(Text excerpt)

Purified MOT1 can weakly activate or repress basal transcription in vitro. (A) MOT1 purified from a yeast overexpression strain was titrated into transcription reaction mixtures containing nuclear extract from mot1-1 cells and either the HIS4 core promoter or the CYC1 core promoter as indicated. The amount of MOT1 added is expressed as units of activity, with 1 U being the amount of MOT1 which can completely dissociate all of the TBP-DNA complexes formed under the conditions previously described (1). No MOT1 was added to the reaction mixtures in lanes 1 and 6; the amounts of MOT1 added to the other reaction mixtures were 1 U (lanes 2 and 7), 2 U (lanes 3 and 8), 4 U (lanes 4 and 9), and 8 U (lanes 5 and 10). Transcripts were detected by primer extension. The major start sites of transcription are identical to those previously observed both in vitro and in vivo (2). The bands that were quantitated are indicated by the arrows. (B) The relative amounts of specifically initiated RNA obtained in panel A are plotted versus the amount of MOT1 added. (C) Statistical analysis of the effect of exogenously added MOT1. The maximum stimulation of basal transcription by MOT1 is compared to the effects of adding mock-affinity-purified eluate obtained with whole-cell extract from cells containing MOT1 without an epitope tag (mock) or an equivalent amount of purified MOT1 harboring a point mutation which destroys ATPase activity (K1303A). Relative transcription levels are normalized to those in reactions which contained no additional eluate (control). The peak of activation by MOT1 varied slightly from experiment to experiment and also varied with different preparations of yMOT1, but the maximal activation was generally seen with 1 to 4 U of yMOT1 (see text). The error bars represent the standard deviation obtained by averaging the results of at least three independent experiments.
Given the well-established activity of MOT1 as both a repressor of basal transcription and an ATP-dependent TBP-dissociating enzyme (2), we were initially surprised that repression of basal transcription by wild-type yMOT1 was difficult to observe. This appears to be due in part to both the high levels of MOT1 in wild-type nuclear extracts and the low concentration of yMOT1 in our small-scale preparations, which make it difficult to reconstitute reactions with as much yMOT1 as is present in wild-type extracts. Therefore, the effects of rMOT1 on basal transcription were tested next, since rMOT1 was obtained in good yield and in high concentration. As shown in Fig. 3A (lanes 1 to 7) and Fig. 3B (left-hand graph), titration of rMOT1 led to a biphasic response, with activation of HIS4 basal transcription seen at low levels of MOT1 and repression of basal transcription seen at more elevated levels of MOT1. The peak of HIS4 activation was seen when 300 ng of rMOT1 was added to the reaction mixture; this corresponds to an approximately fivefold molar excess of MOT1 over TBP. The amount of MOT1 in an equivalent amount of extract from wild-type cells is approximately 1,300 ng, and amounts of rMOT1 in the 600 to 1,000 ng range generally gave rise to weak repression of basal transcription. Thus, these data (Fig. 3) are consistent with the observation that our standard nuclear extracts generate exceedingly low basal transcription signals with this HIS4 template (reference 2 and data not shown).

(End Text excerpt)

### Task requirements
[A] Does each statement agree with the MOT1 excerpt? Answer yes or no for each, and quote the words that decide it. (i) In panel A, no MOT1 was added to the reaction mixtures in lanes 1 and 6. (ii) The peak of HIS4 activation came with 600 ng of rMOT1. (iii) Transcripts were detected by northern blotting.
[B] Can you continue the MOT1 excerpt from the point where it stops?
None of the items that come after the MOT1 excerpt are needed.

(Dataset records)

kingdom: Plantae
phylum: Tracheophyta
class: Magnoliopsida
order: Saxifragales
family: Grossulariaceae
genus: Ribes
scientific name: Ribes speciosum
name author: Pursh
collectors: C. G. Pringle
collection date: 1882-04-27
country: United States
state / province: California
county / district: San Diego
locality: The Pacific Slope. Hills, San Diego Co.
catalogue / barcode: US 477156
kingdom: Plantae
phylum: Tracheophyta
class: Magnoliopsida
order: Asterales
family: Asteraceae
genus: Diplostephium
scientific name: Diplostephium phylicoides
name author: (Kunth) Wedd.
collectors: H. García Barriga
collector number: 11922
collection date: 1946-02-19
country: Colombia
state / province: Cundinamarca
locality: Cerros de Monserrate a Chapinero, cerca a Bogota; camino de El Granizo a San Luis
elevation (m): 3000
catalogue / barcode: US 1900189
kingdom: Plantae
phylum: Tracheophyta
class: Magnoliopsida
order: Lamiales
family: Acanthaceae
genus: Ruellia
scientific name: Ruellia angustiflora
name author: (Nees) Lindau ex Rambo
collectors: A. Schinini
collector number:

(End Dataset records)

### Results of the exercise
[A]
(i) Yes: "No MOT1 was added to the reaction mixtures in lanes 1 and 6"
(ii) No: "The peak of HIS4 activation was seen when 300 ng of rMOT1 was added to the reaction mixture"
(iii) No: "Transcripts were detected by primer extension."

[B]
The standard in vitro transcription reaction mixtures contain glutamate in a buffer in which MOT1 can bind to TBP-DNA complexes but ATP-dependent TBP-DNA dissociation is inefficient (not shown). To determine if solution conditions more favorable for the TBP-DNA dissociation reaction might affect basal transcription differently, conditions were established for assaying basal transcription in which the TBP-DNA dissociation reaction can be readily detected independently by DNase I footprinting (see Materials and Methods). As shown in Fig. 3A (lanes 8 to 14) and in Fig. 3B (right-hand graph), addition of rMOT1 to in vitro transcription reaction mixtures leads to a result qualitatively similar to that seen in glutamate-containing buffer: basal HIS4 transcription is activated at low levels of rMOT1, and this activation is not seen with high levels of rMOT1. That no large differences in MOT1’s effects on basal transcription were observed under these two sets of conditions implies that the rate-limiting step in determining the magnitude of MOT1’s transcriptional activity involves a different step than its ATP-dependent TBP-DNA dissociation activity. Since TBP can stably interact with many other TAFs (18), and MOT1 associates with TBP in a complex distinct from other TBP-TAF complexes (17) one possibility is that the effects of MOT1 in vitro are limited by the rate at which TBP dissociates from TAFs that prevent interaction between TBP and MOT1 (see below).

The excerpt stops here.